== Required action ==
Retype every entry below without any change.

== Record excerpts ==
BEGIN

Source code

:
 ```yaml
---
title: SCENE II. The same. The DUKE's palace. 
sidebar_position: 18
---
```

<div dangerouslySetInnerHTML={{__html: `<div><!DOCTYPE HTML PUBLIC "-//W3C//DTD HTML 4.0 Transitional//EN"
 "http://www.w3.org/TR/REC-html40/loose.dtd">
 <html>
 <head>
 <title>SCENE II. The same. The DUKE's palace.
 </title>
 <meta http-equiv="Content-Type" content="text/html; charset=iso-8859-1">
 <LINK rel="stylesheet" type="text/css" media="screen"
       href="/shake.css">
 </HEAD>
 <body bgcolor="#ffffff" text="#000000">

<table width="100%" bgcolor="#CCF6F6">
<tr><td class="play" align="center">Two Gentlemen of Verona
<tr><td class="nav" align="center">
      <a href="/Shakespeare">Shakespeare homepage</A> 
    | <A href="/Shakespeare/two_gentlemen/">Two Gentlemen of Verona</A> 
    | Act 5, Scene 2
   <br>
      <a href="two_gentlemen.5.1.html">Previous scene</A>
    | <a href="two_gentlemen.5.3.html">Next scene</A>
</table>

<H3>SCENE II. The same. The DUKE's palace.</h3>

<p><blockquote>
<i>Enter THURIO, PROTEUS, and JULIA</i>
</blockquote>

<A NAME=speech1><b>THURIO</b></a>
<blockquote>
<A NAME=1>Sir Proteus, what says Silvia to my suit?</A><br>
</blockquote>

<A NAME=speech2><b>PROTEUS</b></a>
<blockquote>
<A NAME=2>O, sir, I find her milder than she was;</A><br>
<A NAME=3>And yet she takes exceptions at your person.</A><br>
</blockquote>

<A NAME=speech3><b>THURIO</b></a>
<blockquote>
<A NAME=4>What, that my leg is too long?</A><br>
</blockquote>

END

== Task solution ==
Source code

:
 ```yaml
---
title: SCENE II. The same. The DUKE's palace. 
sidebar_position: 18
---
```

<div dangerouslySetInnerHTML={{__html: `<div><!DOCTYPE HTML PUBLIC "-//W3C//DTD HTML 4.0 Transitional//EN"
 "http://www.w3.org/TR/REC-html40/loose.dtd">
 <html>
 <head>
 <title>SCENE II. The same. The DUKE's palace.
 </title>
 <meta http-equiv="Content-Type" content="text/html; charset=iso-8859-1">
 <LINK rel="stylesheet" type="text/css" media="screen"
       href="/shake.css">
 </HEAD>
 <body bgcolor="#ffffff" text="#000000">

<table width="100%" bgcolor="#CCF6F6">
<tr><td class="play" align="center">Two Gentlemen of Verona
<tr><td class="nav" align="center">
      <a href="/Shakespeare">Shakespeare homepage</A> 
    | <A href="/Shakespeare/two_gentlemen/">Two Gentlemen of Verona</A> 
    | Act 5, Scene 2
   <br>
      <a href="two_gentlemen.5.1.html">Previous scene</A>
    | <a href="two_gentlemen.5.3.html">Next scene</A>
</table>

<H3>SCENE II. The same. The DUKE's palace.</h3>

<p><blockquote>
<i>Enter THURIO, PROTEUS, and JULIA</i>
</blockquote>

<A NAME=speech1><b>THURIO</b></a>
<blockquote>
<A NAME=1>Sir Proteus, what says Silvia to my suit?</A><br>
</blockquote>

<A NAME=speech2><b>PROTEUS</b></a>
<blockquote>
<A NAME=2>O, sir, I find her milder than she was;</A><br>
<A NAME=3>And yet she takes exceptions at your person.</A><br>
</blockquote>

<A NAME=speech3><b>THURIO</b></a>
<blockquote>
<A NAME=4>What, that my leg is too long?</A><br>
</blockquote>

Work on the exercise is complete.